Chimera was a study in contradictions. Her three components did not make any sense together. Her name meant “goat”, but the goat was the least coherent part of her, reduced to a mere head in an anatomically dubious position. Evidently something so contradictory as the Chimera needed a rational explanation, even to the ancient Greeks. Plutarch believed she was inspired by a pirate captain, whose ship was decorated with the three component animals. Servius Honoratus said she was a loose interpretation of the Lycian landscape. Mount Chimera was a volcano, with snakes at its base, goats wandering around its heights, and a pride of lions at the top. Bellerophon, arriving on his ship Pegasus, set fire to the mountain and eradicated the dangerous animals.
The Etruscans dedicated the Chimera to the supreme god Tinia. The Etruscan Arezzo bronze of the Chimera remains the most enduring image produced of her. As a hybrid she was both celestial and chthonic, representing the year and the seasons. The lion, hot and strong, was summer; the snake, cold and ground-dwelling, was winter; and the transitory goat was spring and summer.
In The Temptation of Saint Anthony, the Chimera is a great, green-eyed, dragon-winged creature with a luxuriant mane; she is as capricious as desire and imagination. She reveals breathtaking new perspectives to humans, pours insanity, ambitions, hopes, and dreams into their minds, drives people to dangerous quests, and kills anyone content in wisdom. She is woefully incompatible with the rational, stoic Sphinx, and their attempts at copulation fail.

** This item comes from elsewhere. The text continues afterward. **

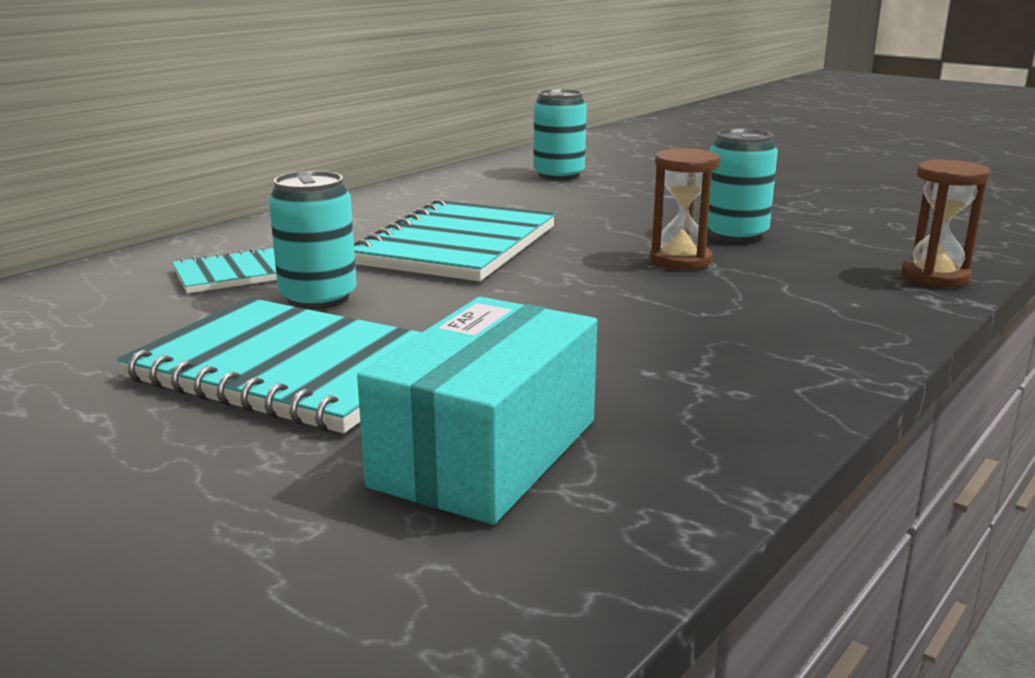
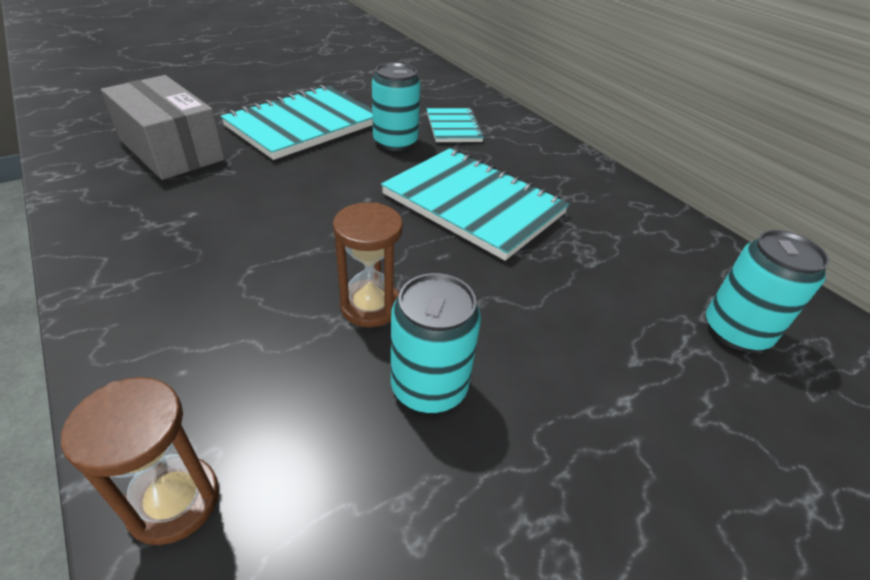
camera: 105 degrees right, 20 degrees up
turquoise box [357,297,597,524] -> grey box [101,75,225,180]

“Chimera” has entered our vocabulary in a number of ways, always in reference to incongruity. A chimera or something chimeric is fanciful, improbable, and imaginary. A chimera can also mean an organism with distinct cells from different zygotes. Finally, Chimaera is a genus of deep-sea fish, named after its bizarre appearance.
References
Bazopoulou-Kyrkanidou, E. (2001) Chimeric Creatures in Greek Mythology and Reflections in Science. American Journal of Medical Genetics 100:66-80.

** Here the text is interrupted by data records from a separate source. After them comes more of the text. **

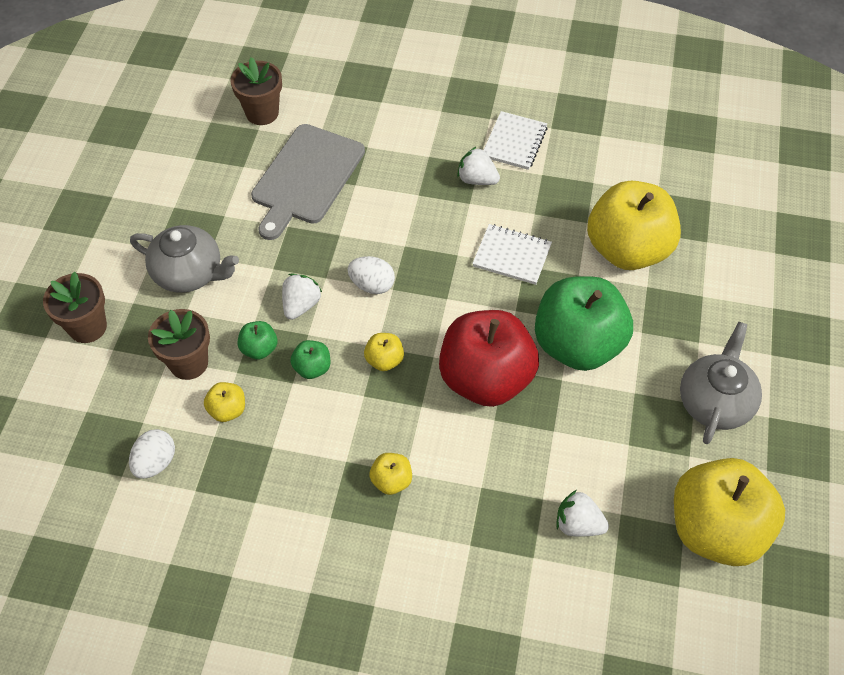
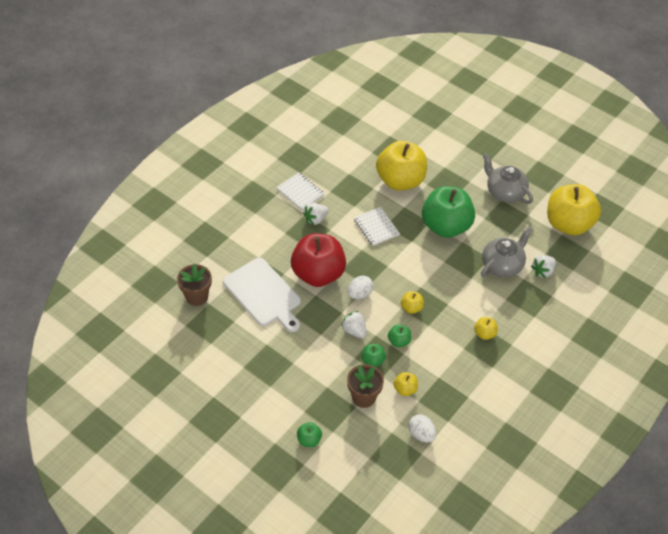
camera: 65 degrees left, 5 degrees down
brown flower pot [43,272,107,343] -> green apple [297,422,322,447]
grey teapot [130,225,239,293] -> grey teapot moved to [481,227,532,277]
grey cutting board [251,124,365,240] -> white cutting board [223,258,301,332]
red apple [439,310,539,407] -> red apple moved to [291,234,346,287]
white notebook [472,224,552,285] -> white notebook turned 75 degrees counterclockwise [354,207,400,246]

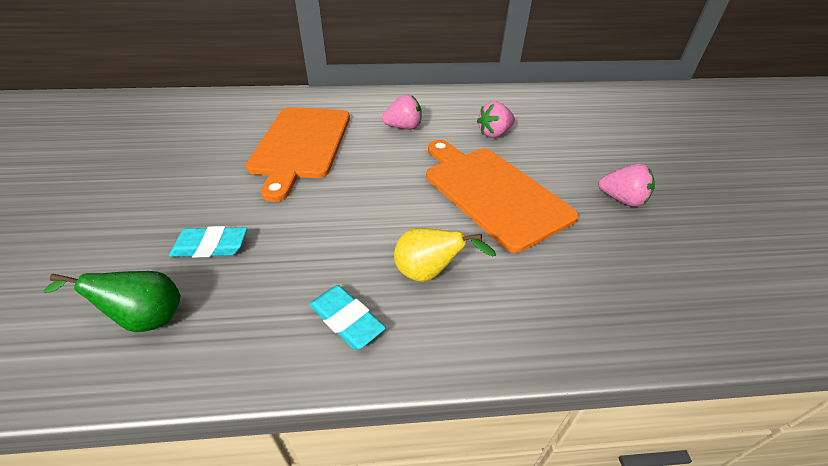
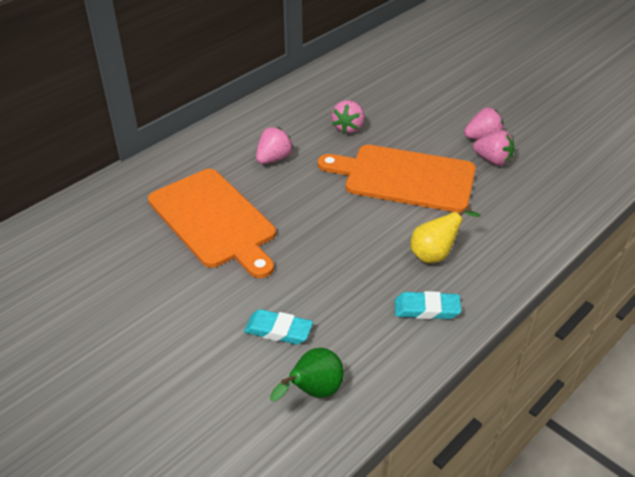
camera: 40 degrees left, 0 degrees up
turquoise eraser [169,226,247,258] -> turquoise eraser turned 60 degrees clockwise [244,309,313,345]
none -> pink strawberry [473,130,514,166]

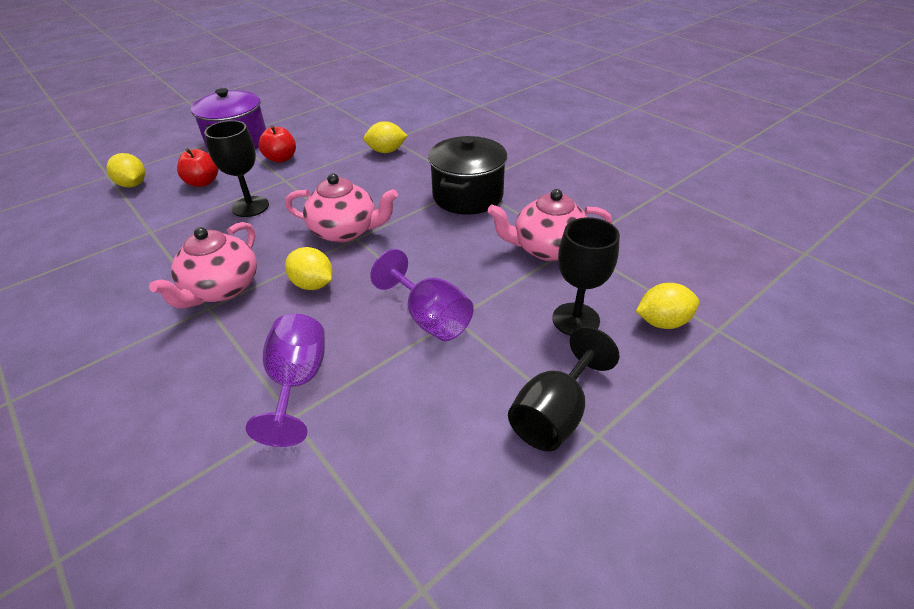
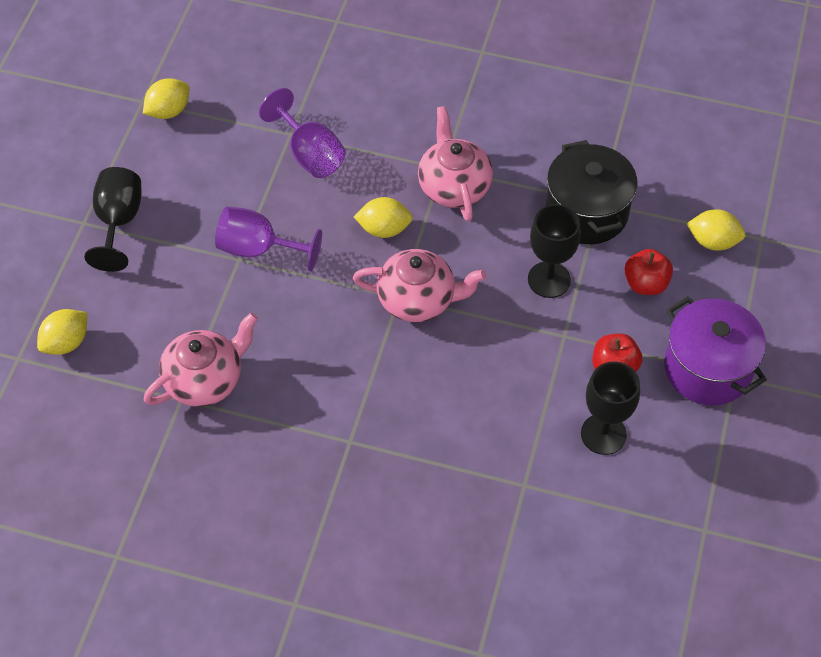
camera: 145 degrees right, 15 degrees up
pink teapot [285,173,398,243] -> pink teapot turned 150 degrees counterclockwise [353,249,486,322]
yellow lemon [363,121,408,153] -> yellow lemon moved to [143,78,189,119]
black pot [428,136,507,214] -> black pot moved to [546,140,638,244]
black goblet [552,217,620,336] -> black goblet moved to [581,361,640,455]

Borges, J. L.; trans. Hurley, A. (2005) The Book of Imaginary Beings. Viking.
Flaubert, G. (1885) La Tentation de Saint Antoine. Quantin, Paris.

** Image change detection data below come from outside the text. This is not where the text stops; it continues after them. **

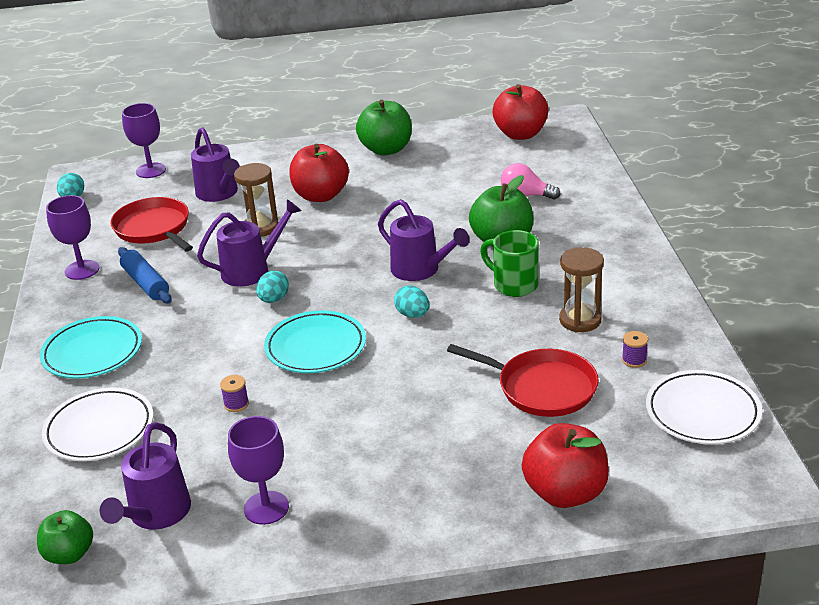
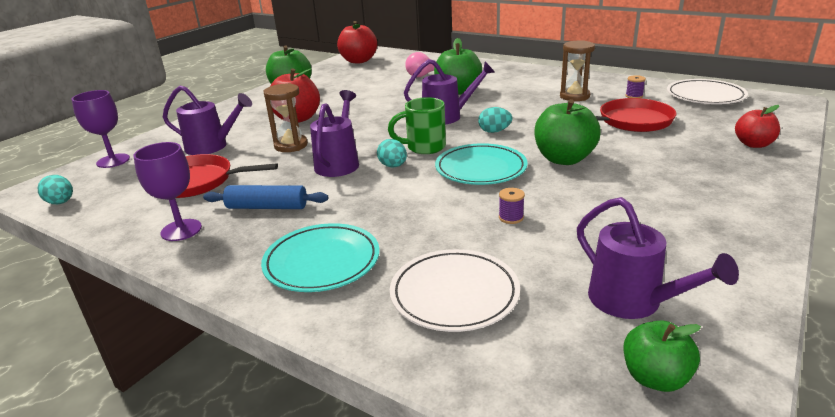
camera: 50 degrees left, 5 degrees down
purple goblet [228,416,289,525] -> none
green mug [480,230,539,297] -> green mug moved to [388,97,446,154]
red apple [522,423,609,508] -> red apple [735,105,780,148], size x0.62
none -> green apple [534,99,601,165]

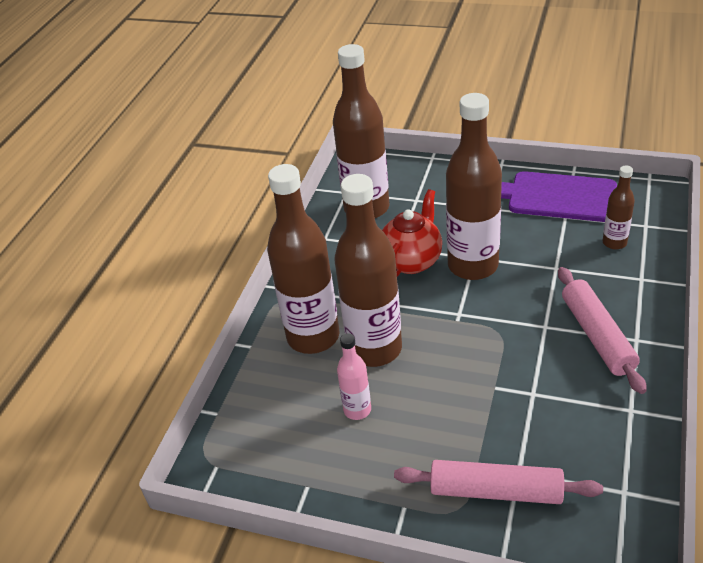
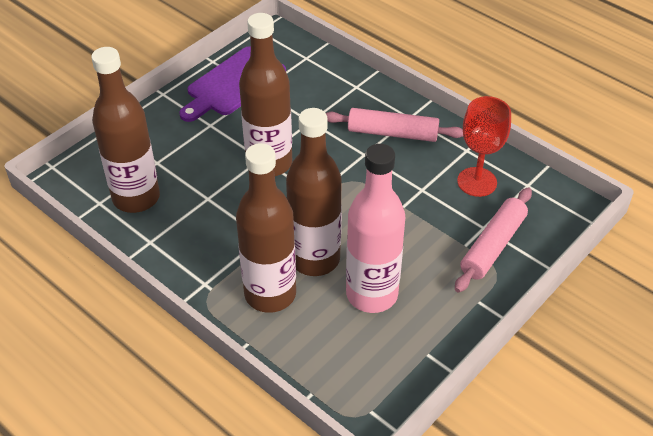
camera: 70 degrees left, 5 degrees up
pink bottle [337,333,371,420] -> pink bottle [346,144,405,313], size x2.08
red teapot [382,189,442,277] -> none
brown bottle [602,166,635,249] -> none
none -> red goblet [457,96,511,197]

Hesiod; trans. Elton, C. A. (1832) The Theogony. In Hesiod. A. J. Valpy, London.
Homer, trans. Buckley, T. A. (1851) The Iliad of Homer. Henry G. Bohn, London.
Locatelli, D. and Rossi, F. (2010) Les Étrusques: Pouvoir – religion – vie quotidienne. Série Civilisations, Hazan.
Roes, A. (1934) The Representation of the Chimaera. The Journal of Hellenic Studies, Vol. 54, Part 1, pp. 21-25.
Schmitt, M. L. (1966) Bellerophon and the Chimaera in Archaic Greek Art. American Journal of Archaeology, Vol. 70, No. 4, pp. 341-347.
Smith, R. S. and Trzaskoma, S. M. (2007) Apollodorus’ Library and Hyginus’ Fabulae. Hackett Publishing Company, Indianapolis.
Till, B. (1980) Some Observations on Stone Winged Chimeras at Ancient Chinese Tomb Sites. Artibus Asiae, Vol. 42, No. 4, pp. 261-281.